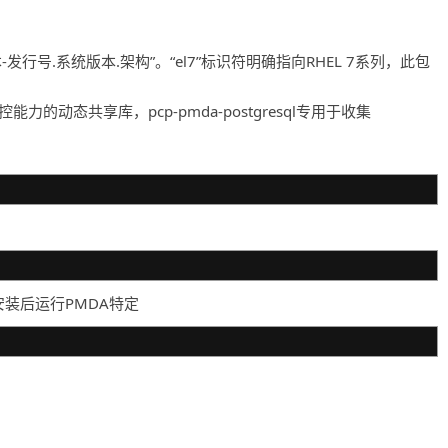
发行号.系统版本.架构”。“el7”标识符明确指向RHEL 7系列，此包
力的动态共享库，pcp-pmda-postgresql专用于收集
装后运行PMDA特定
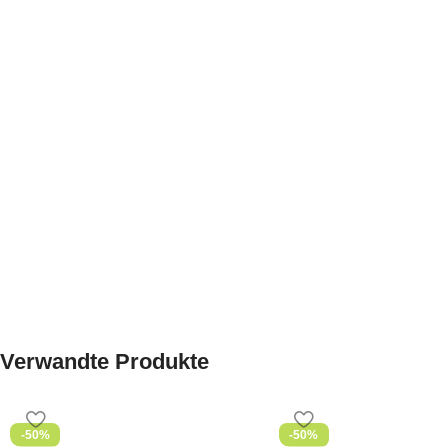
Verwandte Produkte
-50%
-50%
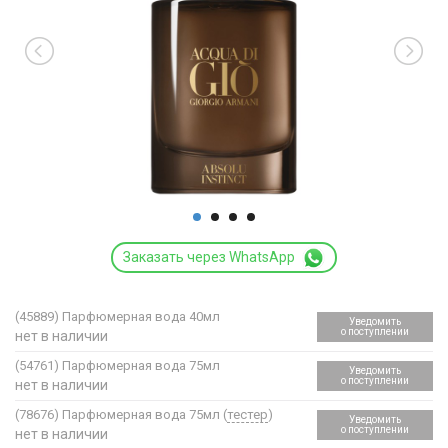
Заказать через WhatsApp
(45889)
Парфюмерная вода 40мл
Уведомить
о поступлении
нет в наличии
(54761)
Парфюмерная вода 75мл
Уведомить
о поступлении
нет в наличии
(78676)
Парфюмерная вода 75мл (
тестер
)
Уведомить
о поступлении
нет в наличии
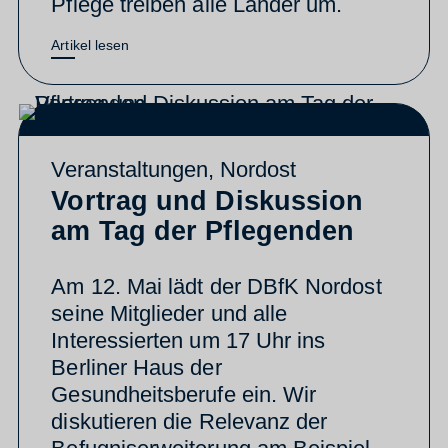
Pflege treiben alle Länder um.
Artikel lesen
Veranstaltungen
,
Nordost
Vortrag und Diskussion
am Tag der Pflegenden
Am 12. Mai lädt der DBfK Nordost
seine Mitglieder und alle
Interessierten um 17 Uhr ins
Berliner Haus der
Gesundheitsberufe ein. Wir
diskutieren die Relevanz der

---

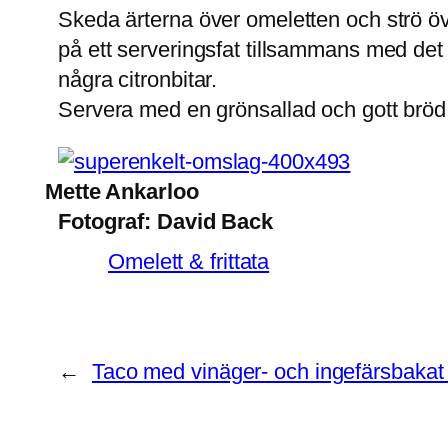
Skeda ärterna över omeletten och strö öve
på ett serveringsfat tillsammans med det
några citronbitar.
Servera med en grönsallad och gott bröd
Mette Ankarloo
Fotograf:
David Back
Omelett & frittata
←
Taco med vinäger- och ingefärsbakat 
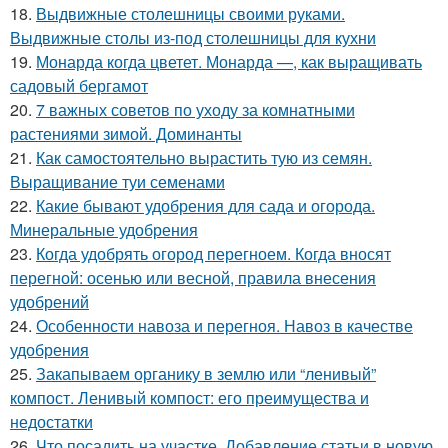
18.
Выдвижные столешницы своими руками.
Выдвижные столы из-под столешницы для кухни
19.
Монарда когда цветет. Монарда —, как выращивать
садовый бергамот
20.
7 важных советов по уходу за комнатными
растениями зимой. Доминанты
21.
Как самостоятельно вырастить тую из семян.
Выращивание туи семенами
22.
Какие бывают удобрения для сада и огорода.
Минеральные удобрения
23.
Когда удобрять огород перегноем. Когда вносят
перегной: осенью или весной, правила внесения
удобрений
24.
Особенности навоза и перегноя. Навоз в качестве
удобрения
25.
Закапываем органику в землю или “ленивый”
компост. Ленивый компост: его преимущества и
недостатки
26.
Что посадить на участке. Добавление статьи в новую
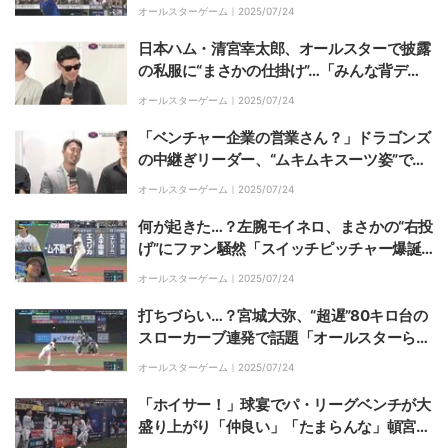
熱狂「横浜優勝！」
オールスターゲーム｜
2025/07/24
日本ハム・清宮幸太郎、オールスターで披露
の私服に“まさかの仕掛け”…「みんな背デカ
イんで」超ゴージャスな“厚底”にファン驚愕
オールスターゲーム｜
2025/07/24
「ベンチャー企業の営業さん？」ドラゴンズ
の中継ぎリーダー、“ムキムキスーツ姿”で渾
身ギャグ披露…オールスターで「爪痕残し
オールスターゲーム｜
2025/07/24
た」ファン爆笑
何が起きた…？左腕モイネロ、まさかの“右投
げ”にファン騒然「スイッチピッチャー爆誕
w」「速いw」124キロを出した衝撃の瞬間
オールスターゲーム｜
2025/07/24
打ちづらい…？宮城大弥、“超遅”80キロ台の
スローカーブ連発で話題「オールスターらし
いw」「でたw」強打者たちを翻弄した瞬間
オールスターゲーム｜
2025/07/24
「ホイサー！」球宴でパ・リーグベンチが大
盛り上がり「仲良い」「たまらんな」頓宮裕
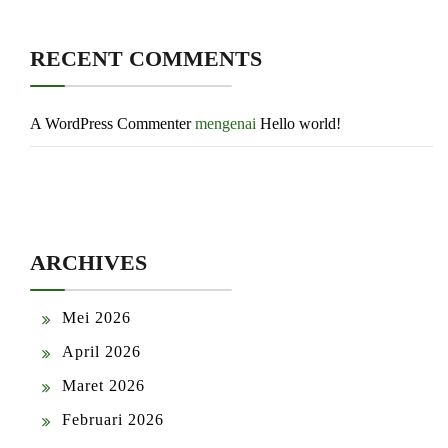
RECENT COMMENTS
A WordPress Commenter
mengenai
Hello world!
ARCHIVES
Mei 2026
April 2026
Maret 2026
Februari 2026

## Problem description
Some lines contain the word "Выдвижные". Pull each one out of the listing.

## Output
Выдвижные столешницы своими руками.
Выдвижные столы из-под столешницы для кухни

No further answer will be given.